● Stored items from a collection

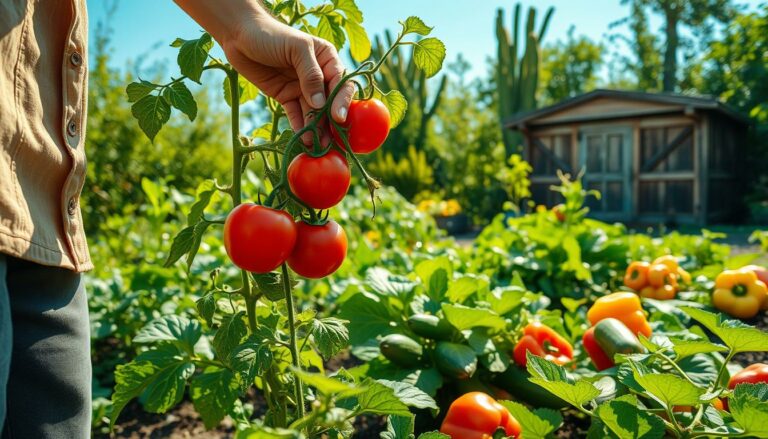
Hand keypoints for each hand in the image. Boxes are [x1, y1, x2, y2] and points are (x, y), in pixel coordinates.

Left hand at [175, 0, 354, 142]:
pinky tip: (304, 139)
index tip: (338, 118)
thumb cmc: (271, 34)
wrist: (239, 35)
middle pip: (329, 102)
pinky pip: (296, 115)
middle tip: (331, 141)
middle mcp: (318, 75)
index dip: (341, 101)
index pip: (341, 83)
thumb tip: (321, 103)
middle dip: (330, 122)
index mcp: (327, 59)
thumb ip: (310, 74)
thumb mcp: (296, 48)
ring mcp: (302, 88)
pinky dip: (300, 127)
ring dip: (316, 129)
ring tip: (316, 146)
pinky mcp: (286, 97)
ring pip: (313, 112)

● WORK REQUIRED
Look through the entries, and return every line that the word "hand" appears in.

● TASK SOLUTION
Hand keypoints for each hand in the image. Boxes are [x1, y1, x2, y2] and points are (x, y), in pixel coordinates.
Left hand at [175, 0, 354, 142]:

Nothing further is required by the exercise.